Collected data:
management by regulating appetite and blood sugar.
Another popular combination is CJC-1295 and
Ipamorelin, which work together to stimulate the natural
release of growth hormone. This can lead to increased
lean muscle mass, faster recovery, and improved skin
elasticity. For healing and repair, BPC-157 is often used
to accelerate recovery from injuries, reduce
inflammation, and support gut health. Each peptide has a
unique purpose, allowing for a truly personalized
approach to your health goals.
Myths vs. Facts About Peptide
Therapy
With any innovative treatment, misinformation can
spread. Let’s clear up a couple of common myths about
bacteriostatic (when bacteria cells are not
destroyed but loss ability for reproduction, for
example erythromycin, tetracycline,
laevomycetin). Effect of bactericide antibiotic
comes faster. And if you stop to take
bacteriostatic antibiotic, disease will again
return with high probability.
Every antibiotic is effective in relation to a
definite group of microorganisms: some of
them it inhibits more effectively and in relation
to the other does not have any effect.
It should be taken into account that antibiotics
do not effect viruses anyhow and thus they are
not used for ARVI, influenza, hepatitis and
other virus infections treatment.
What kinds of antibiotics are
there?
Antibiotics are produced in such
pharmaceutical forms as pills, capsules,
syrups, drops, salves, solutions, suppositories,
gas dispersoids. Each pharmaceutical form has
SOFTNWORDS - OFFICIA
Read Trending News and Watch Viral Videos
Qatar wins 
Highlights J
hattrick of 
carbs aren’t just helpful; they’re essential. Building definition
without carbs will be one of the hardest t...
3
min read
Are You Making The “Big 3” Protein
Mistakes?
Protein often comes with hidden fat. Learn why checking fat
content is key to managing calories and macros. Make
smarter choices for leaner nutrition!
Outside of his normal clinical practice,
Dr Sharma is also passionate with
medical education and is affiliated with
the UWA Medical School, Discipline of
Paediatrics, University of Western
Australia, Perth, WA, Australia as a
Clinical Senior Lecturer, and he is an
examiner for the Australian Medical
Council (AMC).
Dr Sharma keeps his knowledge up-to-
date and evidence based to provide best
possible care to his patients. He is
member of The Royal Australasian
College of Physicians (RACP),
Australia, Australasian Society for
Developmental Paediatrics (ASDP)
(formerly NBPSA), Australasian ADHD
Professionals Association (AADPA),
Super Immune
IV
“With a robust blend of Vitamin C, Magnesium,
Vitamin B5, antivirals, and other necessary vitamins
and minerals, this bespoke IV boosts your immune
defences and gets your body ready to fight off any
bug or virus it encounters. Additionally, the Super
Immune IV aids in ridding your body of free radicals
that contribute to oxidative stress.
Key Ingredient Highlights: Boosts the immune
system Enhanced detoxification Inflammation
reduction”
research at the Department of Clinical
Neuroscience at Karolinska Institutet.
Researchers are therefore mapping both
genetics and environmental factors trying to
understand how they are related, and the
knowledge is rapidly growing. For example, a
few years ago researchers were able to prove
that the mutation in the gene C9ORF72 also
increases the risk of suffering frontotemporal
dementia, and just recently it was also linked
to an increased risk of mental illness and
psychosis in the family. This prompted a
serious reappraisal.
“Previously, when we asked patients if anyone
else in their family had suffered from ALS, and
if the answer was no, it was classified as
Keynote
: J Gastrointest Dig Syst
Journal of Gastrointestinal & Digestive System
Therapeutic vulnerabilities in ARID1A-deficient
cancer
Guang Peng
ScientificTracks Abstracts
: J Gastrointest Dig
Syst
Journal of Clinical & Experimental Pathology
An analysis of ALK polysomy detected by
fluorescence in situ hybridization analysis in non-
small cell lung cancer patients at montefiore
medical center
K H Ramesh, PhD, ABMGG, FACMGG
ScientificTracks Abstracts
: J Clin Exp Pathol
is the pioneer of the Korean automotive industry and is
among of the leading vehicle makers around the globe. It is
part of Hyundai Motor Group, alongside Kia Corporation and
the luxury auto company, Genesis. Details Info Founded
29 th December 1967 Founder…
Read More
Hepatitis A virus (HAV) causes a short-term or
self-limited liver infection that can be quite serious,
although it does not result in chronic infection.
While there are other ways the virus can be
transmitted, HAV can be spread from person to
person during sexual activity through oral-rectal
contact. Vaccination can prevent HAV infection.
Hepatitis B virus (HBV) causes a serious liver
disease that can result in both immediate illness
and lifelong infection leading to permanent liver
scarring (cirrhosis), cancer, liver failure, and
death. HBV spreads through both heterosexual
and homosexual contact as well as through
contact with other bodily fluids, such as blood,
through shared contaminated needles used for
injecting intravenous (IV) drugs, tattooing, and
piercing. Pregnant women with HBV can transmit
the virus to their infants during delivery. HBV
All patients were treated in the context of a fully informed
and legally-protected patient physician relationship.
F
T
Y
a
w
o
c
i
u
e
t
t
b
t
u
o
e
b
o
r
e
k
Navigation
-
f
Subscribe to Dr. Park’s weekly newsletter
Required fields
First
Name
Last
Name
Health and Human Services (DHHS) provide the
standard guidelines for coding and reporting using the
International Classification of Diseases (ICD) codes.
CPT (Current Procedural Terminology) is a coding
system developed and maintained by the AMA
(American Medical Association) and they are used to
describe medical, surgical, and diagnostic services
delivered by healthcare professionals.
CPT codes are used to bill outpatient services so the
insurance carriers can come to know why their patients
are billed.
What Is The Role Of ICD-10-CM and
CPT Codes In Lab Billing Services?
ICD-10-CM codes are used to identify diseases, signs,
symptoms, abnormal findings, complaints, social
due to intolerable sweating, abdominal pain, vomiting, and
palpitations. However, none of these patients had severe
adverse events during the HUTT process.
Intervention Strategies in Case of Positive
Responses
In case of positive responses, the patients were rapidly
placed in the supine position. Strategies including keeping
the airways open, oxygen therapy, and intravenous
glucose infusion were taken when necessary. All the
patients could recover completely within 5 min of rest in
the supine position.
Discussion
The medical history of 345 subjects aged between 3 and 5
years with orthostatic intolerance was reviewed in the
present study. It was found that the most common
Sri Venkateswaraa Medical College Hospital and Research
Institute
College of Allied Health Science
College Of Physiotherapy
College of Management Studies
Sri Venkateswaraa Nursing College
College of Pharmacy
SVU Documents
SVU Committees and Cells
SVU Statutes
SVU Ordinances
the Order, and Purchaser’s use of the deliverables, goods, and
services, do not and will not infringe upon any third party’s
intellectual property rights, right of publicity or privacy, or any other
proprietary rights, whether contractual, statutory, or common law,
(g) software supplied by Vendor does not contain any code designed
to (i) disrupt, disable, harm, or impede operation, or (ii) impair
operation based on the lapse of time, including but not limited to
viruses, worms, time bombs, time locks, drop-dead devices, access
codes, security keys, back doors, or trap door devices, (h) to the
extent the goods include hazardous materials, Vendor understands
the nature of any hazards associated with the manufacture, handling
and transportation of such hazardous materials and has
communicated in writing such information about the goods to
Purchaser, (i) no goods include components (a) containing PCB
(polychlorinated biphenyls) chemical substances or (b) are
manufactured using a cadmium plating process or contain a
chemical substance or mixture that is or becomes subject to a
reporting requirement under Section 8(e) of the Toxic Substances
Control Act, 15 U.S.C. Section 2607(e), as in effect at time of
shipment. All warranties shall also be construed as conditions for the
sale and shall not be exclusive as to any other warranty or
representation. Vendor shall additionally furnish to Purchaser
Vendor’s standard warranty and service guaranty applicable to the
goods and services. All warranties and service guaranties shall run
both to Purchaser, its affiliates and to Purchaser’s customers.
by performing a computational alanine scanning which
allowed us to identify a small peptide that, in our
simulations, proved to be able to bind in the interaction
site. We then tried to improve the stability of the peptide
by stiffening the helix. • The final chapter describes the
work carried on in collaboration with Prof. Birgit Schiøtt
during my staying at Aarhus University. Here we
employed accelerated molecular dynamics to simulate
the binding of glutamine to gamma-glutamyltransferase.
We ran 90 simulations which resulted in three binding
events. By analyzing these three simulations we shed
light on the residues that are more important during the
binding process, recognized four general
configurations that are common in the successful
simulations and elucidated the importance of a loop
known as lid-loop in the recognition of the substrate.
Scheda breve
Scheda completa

→ WHAT TO DO
Give again exactly, and only, the lines above starting at the one with "hattrick of" and ending at the one with "medical education and is affiliated with".

→ SOLUTION TO THE EXERCISE
hattrick of 
carbs aren’t just helpful; they’re essential. Building definition
without carbs will be one of the hardest t...
3
min read
Are You Making The “Big 3” Protein
Mistakes?
Protein often comes with hidden fat. Learn why checking fat
content is key to managing calories and macros. Make
smarter choices for leaner nutrition!
Outside of his normal clinical practice,
Dr Sharma is also passionate with
medical education and is affiliated with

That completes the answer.